- Education: University of Notre Dame University of Maryland
- Known for: Binary Black Hole Grand Challenge Alliance
- Scientific career
- Fields: General relativity Numerical relativity Cosmology Astrophysics
- Workplaces: University of Texas at Austin
- Doctoral advisor: Charles Misner
- Other academic advisors: John Wheeler
- Doctoral students: Benjamin Schumacher Ignazio Ciufolini Tony Rothman Premana Premadi

= Richard Matzner =

American physicist

Richard Alfred Matzner is an American physicist, working mostly in the field of general relativity and cosmology, including numerical relativity, kinetic theory, black hole physics, and gravitational radiation. He is Professor of Physics at the University of Texas at Austin where he directed the Center for Relativity. In 1993 he organized and was Lead Principal Investigator of an NSF/ARPA funded computational Grand Challenge program involving ten university teams seeking computational descriptions for the interaction of black holes as potential sources for observable gravitational radiation. His work leading what became known as the Binary Black Hole Grand Challenge Alliance featured in Kip Thorne's Nobel Prize lecture, including when Matzner and Alliance collaborators wagered Thorne that numerical relativity would produce a simulated waveform comparable to observation prior to the first LIGO detection. Matzner and colleagues eventually won, Thorne saying he "conceded the bet with great happiness."

==Education and career==
Matzner received his Ph.D. from the University of Maryland in Physics in 1967, advised by Charles Misner. He concluded his graduate education with a year at the University of Cambridge. Matzner has advised and educated students in cosmology, relativity, and astrophysics. He was one of the first to calculate what a simplified, head-on collision between two black holes would look like, including the weak gravitational waves such a merger could emit. He was elected a Fellow of the American Physical Society in 1995 for "his analyses in general relativity of a wide range of astrophysical phenomena, especially his numerical simulations of strong-field gravitational systems and the gravitational radiation they produce." Matzner's research in theoretical questions includes topology and signature change in the early universe, and quantum gravity using the tool of path integration. His observational/experimental studies include tests of General Relativistic effects via laser-ranging to dense geodetic satellites. These experiments resulted in the first (and best as of 2023) measurement and confirmation of the Lens-Thirring frame-dragging effect, predicted by Einstein's theory of general relativity, to within 10 percent. Matzner is Co-I of the LARES (Laser Relativity Satellite) satellite team, the densest artificial satellite in orbit, launched in 2012, with a second satellite, LARES 2, launched in 2022.

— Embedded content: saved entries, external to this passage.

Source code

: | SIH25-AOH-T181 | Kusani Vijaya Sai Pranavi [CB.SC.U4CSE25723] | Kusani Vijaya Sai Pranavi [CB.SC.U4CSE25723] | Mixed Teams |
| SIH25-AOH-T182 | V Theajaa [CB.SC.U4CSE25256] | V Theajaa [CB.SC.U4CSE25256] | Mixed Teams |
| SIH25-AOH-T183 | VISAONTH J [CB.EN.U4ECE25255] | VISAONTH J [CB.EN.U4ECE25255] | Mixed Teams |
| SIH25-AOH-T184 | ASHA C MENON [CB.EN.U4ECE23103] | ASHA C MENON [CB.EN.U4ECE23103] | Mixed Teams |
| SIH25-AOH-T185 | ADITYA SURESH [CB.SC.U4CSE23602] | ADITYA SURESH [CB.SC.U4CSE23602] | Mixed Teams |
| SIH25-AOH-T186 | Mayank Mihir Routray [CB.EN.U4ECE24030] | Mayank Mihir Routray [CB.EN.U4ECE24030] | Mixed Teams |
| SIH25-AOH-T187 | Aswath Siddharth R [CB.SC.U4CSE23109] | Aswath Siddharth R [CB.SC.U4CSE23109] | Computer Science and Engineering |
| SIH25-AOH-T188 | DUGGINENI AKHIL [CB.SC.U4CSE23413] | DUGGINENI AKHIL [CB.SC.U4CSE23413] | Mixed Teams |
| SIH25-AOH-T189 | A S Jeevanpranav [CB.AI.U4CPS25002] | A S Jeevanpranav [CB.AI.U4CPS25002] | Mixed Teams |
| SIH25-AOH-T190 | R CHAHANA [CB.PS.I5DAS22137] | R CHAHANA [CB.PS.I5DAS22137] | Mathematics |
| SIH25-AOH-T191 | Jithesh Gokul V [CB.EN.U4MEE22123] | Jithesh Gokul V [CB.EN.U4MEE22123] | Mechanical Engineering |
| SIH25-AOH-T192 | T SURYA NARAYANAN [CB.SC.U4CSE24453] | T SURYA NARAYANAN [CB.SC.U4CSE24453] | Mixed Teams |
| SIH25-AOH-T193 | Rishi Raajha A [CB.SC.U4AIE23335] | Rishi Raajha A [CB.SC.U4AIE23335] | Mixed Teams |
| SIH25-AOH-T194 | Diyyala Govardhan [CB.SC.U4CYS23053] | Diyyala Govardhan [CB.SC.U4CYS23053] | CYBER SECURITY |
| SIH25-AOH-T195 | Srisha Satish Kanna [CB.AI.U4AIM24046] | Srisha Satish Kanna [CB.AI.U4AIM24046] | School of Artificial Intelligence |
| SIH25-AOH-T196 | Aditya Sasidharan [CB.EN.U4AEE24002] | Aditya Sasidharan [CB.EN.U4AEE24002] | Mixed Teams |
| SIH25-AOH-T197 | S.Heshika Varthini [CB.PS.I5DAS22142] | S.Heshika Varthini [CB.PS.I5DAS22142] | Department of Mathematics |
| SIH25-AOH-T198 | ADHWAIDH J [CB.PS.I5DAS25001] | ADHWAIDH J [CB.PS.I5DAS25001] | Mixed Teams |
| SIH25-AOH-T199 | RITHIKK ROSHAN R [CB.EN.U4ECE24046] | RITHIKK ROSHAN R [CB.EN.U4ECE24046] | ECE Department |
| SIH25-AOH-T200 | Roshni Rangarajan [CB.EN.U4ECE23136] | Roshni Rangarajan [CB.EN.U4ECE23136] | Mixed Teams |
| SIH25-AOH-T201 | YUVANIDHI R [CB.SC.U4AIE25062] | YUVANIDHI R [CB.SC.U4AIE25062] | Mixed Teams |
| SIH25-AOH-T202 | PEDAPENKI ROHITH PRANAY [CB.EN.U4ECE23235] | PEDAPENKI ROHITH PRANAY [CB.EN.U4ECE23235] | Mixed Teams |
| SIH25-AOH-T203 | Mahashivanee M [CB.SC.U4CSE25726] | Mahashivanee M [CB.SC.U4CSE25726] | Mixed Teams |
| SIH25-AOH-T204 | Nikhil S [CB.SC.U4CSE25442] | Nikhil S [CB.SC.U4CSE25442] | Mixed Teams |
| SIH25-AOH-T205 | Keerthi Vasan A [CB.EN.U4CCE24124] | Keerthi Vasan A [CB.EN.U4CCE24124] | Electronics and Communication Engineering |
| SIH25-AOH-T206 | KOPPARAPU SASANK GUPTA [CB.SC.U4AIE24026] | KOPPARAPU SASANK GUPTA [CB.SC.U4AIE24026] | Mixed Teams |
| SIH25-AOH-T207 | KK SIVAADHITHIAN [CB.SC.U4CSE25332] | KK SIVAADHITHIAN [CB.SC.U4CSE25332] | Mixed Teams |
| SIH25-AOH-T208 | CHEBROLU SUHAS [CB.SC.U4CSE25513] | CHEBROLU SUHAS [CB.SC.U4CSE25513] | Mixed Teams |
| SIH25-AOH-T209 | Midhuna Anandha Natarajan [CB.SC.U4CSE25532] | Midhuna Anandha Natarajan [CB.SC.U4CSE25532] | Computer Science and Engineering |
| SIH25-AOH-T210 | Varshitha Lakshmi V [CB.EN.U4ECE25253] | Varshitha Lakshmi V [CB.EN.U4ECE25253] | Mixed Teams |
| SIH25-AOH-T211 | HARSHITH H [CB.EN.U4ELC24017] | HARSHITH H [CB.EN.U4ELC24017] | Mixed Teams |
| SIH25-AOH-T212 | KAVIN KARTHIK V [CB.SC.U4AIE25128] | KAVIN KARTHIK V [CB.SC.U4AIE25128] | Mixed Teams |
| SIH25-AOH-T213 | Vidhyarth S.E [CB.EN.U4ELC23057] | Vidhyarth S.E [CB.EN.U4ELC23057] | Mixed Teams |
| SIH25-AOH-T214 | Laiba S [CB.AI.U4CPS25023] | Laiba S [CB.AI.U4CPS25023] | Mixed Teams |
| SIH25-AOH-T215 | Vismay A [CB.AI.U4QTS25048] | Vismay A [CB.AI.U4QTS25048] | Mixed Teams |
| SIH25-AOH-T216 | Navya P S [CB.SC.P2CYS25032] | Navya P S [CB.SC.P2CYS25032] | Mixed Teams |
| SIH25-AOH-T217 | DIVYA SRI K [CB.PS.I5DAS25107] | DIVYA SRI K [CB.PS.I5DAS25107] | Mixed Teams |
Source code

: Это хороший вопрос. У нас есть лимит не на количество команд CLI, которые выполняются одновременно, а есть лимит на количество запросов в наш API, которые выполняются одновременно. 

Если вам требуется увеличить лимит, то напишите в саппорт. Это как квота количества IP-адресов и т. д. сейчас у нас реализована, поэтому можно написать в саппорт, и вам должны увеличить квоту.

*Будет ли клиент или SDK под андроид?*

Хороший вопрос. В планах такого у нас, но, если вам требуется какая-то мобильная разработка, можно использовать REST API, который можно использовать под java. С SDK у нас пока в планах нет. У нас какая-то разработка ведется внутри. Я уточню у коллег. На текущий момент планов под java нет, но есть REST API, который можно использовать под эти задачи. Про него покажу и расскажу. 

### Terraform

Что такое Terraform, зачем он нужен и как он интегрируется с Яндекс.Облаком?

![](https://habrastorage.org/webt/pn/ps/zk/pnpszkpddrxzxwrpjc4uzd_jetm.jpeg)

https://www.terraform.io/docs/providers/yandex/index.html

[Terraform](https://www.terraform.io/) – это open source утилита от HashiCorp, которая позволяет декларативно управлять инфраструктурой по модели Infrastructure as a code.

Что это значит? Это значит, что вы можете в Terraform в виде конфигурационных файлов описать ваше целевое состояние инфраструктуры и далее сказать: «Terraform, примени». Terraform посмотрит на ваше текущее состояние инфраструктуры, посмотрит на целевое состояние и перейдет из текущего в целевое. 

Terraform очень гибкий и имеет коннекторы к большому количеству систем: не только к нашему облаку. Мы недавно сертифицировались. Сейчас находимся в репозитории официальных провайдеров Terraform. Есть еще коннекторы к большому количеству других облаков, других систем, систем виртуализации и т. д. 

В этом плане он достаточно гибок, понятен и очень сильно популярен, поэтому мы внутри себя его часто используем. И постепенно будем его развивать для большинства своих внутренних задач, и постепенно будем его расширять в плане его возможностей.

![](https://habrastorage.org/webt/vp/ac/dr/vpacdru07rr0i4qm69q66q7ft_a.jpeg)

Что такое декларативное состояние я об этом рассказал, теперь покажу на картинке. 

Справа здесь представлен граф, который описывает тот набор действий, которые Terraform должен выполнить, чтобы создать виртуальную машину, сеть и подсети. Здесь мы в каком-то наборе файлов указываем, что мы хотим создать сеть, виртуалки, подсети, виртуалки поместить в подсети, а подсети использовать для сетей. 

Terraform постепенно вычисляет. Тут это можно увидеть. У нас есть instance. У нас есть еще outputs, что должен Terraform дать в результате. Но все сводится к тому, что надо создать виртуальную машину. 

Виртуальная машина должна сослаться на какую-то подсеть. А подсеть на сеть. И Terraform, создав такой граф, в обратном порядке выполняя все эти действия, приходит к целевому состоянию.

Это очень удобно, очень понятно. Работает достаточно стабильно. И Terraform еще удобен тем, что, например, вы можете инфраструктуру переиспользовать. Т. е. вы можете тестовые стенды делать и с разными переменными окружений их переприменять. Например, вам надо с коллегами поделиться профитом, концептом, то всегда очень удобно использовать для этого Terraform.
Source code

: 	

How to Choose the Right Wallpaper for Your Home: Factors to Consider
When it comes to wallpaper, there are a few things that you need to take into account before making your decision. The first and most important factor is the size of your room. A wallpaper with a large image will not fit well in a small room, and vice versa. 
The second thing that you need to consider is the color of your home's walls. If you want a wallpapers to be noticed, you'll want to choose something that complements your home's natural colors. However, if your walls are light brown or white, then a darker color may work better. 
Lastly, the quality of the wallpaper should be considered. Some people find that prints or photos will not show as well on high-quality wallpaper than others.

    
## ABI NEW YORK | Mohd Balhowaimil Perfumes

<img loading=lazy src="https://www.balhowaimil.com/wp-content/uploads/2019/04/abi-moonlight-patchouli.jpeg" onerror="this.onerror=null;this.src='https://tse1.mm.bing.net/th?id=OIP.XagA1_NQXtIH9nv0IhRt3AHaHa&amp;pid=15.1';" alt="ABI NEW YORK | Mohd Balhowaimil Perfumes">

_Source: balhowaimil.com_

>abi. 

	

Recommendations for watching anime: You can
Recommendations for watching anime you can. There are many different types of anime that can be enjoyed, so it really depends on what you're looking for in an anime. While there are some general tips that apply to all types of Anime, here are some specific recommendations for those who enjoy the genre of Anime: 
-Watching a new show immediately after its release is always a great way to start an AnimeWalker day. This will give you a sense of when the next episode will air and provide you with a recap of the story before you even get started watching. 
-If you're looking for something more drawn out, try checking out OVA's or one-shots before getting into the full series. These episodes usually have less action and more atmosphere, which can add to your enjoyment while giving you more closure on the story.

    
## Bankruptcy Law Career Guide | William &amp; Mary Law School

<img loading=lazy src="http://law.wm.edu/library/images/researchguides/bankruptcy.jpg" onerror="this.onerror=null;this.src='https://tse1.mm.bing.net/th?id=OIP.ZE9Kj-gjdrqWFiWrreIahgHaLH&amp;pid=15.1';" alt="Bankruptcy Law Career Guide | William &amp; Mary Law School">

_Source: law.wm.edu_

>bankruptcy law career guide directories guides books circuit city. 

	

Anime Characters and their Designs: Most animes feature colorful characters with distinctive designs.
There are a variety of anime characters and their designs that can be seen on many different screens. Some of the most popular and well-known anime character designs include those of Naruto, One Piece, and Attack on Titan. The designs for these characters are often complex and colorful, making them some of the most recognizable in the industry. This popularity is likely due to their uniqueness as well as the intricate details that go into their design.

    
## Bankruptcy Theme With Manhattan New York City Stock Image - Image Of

==Policy, Outreach, & Diplomacy==

Matzner served on advisory committees to the US Air Force, the National Science Foundation, the National Research Council, the European Space Agency, and the Department of Energy, such as the committee which determined relativity was needed for time transfer accuracy in satellite systems (GPS). He was on research assignment at Los Alamos National Laboratory, in the Institute for Geophysics and Planetary Physics, beginning a Dictionary of Geophysics, Astrophysics, and Astronomy. His science outreach activities include appointment to the Jefferson Science Fellows at the US Department of State, which placed Matzner as Senior Science Advisor in the East Asia and Pacific Bureau at the U.S. State Department. He advised on subjects including "Space and Cyber questions, Health, Environmental and Climate Change and its effect on the oceans, topics relating to Energy and to Scarce Material resources, on Innovation, and on Commercialization of academic research" and "contributed to and participated in meetings on space security in Vietnam and Malaysia, and on joint scientific commission meetings with Malaysia and Australia." Matzner participated on scientific editorial boards, served for a decade as Southwest Region Lead Judge for the Siemens/Westinghouse Science Competition, and co-directed international summer schools on Relativistic Astrophysics in Erice, Italy. His international collaborations and long-term visits include at institutes in Britain (University of Oxford), France, Germany (external advisory committee to the Max Planck Institute for Gravitational Physics), Turkey, and Italy (Aerospace Engineering Department at University of Rome on laser ranged satellites and relativistic astrophysics lecture series at the University in Lecce).